* _PASSAGE FOR REVIEW_:
*** Block opens ***
Actual Republican Electoral Vote Share:
% 0.5644859813084112


Our model predicted a democratic win. Both models had the same exact predictions. This is likely because our X matrix is the same for all years. The model is limited in that the independent variable (voter information) we are trying to use to predict our dependent variable (votes) is the same across each election. In practice voter information and votes from a particular year would be used to fit a model then that model would be used on a data set from a future year to predict an election result.

## Linear Regression Model (for comparison)

In [50]:
#Assign dependent variable for linear model
y_lin_08 = (df_p5['Republicans 08 (Votes)']-df_p5['Democrats 08 (Votes)'])

In [51]:
#feed dependent and independent variables into our model
est = sm.OLS(y_lin_08, X).fit()
lin_predicts_08 = est.fittedvalues
#est_ST12 = sm.OLS(y_08, X_ST).fit()

In [52]:
#Create new data fram for results:
df_model_ST = df_ec[['EC_votes']]
df_model_ST = df_model_ST.copy()

#Add predictions and results to our dataframe
df_model_ST['Predicted Vote Count 16 (Republicans)'] = lin_predicts_08
df_model_ST['Republican Win (Prediction)'] = lin_predicts_08 > 0
df_model_ST['Republican Win (Actual)'] = (df_p5['Republicans 16 (Votes)']\
- df_p5['Democrats 16 (Votes)']) > 0
df_model_ST['Democrat Win (Actual)'] = (df_p5['Republicans 16 (Votes)']\
- df_p5['Democrats 16 (Votes)']) < 0

#Logic returns Nan Values instead of False values. 
#Use Fillna to eliminate.
df_model_ST = df_model_ST.fillna(False)
*** Block closes ***
* _REQUEST A_: Repeat the records word for word, starting at the line that contains "Is it true that" and ending at the line that contains "Reading left to", with both of those lines included.
The text and the records were taken from unrelated sources.

* _SOURCE RECORDS_:
*** Block opens ***
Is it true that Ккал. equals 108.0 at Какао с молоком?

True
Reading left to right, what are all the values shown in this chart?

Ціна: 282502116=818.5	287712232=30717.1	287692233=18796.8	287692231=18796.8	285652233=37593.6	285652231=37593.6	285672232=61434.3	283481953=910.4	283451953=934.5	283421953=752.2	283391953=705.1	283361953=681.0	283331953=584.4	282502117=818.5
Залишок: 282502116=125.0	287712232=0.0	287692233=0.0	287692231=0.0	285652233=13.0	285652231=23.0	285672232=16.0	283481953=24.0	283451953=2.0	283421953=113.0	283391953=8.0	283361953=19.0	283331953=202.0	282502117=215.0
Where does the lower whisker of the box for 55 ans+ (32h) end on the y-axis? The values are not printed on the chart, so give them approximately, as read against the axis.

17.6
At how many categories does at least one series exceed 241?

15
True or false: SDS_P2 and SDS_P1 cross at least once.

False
*** Block closes ***
*** Block opens ***
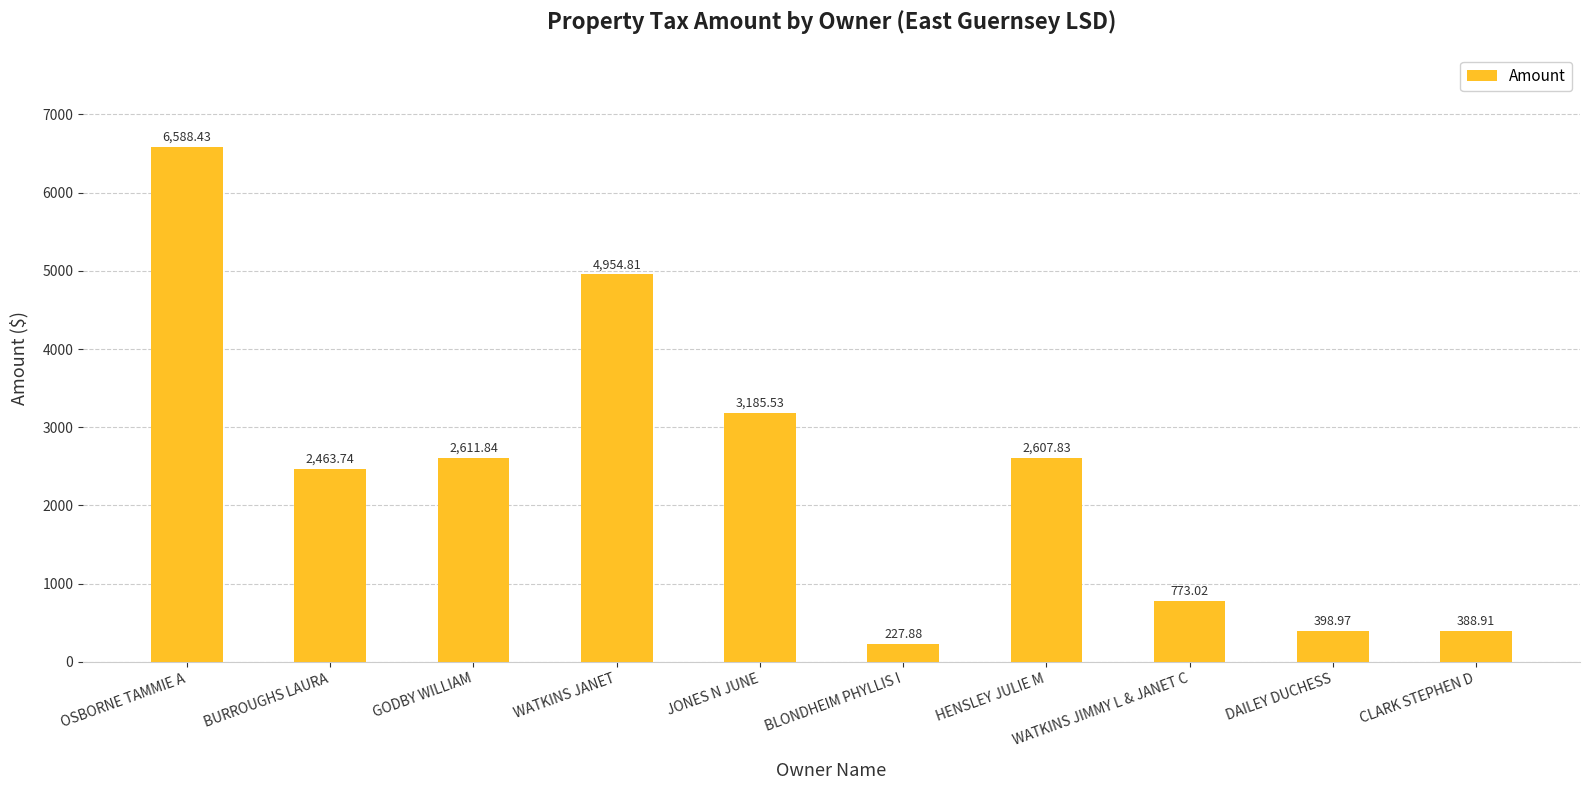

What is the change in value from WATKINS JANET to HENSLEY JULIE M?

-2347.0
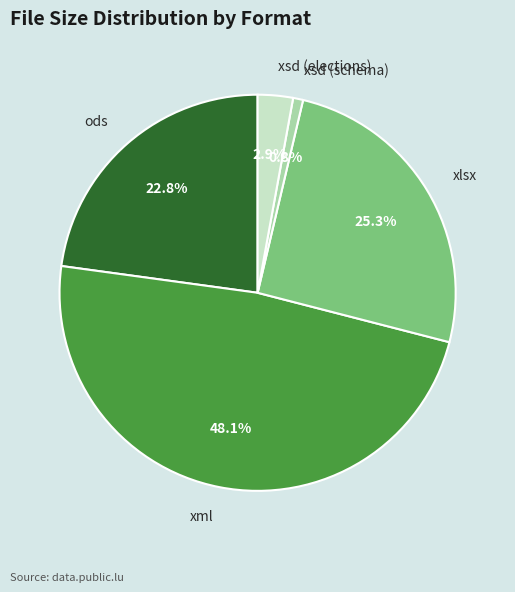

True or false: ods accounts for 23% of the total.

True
*** Block closes ***
* _REQUEST B_: Reproduce a part of the election model text word for word, starting at "Our model predicted" and ending at "#est_ST12 = sm.OLS(y_08, X_ST).fit()".

* _ANSWER SECTION A_:
Is it true that Ккал. equals 108.0 at Какао с молоком?

True
Reading left to right, what are all the values shown in this chart?

* _ANSWER SECTION B_:
Our model predicted a democratic win. Both models had the same exact predictions. This is likely because our X matrix is the same for all years. The model is limited in that the independent variable (voter information) we are trying to use to predict our dependent variable (votes) is the same across each election. In practice voter information and votes from a particular year would be used to fit a model then that model would be used on a data set from a future year to predict an election result.

## Linear Regression Model (for comparison)

In [50]:
#Assign dependent variable for linear model
y_lin_08 = (df_p5['Republicans 08 (Votes)']-df_p5['Democrats 08 (Votes)'])

In [51]:
#feed dependent and independent variables into our model
est = sm.OLS(y_lin_08, X).fit()
lin_predicts_08 = est.fittedvalues
#est_ST12 = sm.OLS(y_08, X_ST).fit()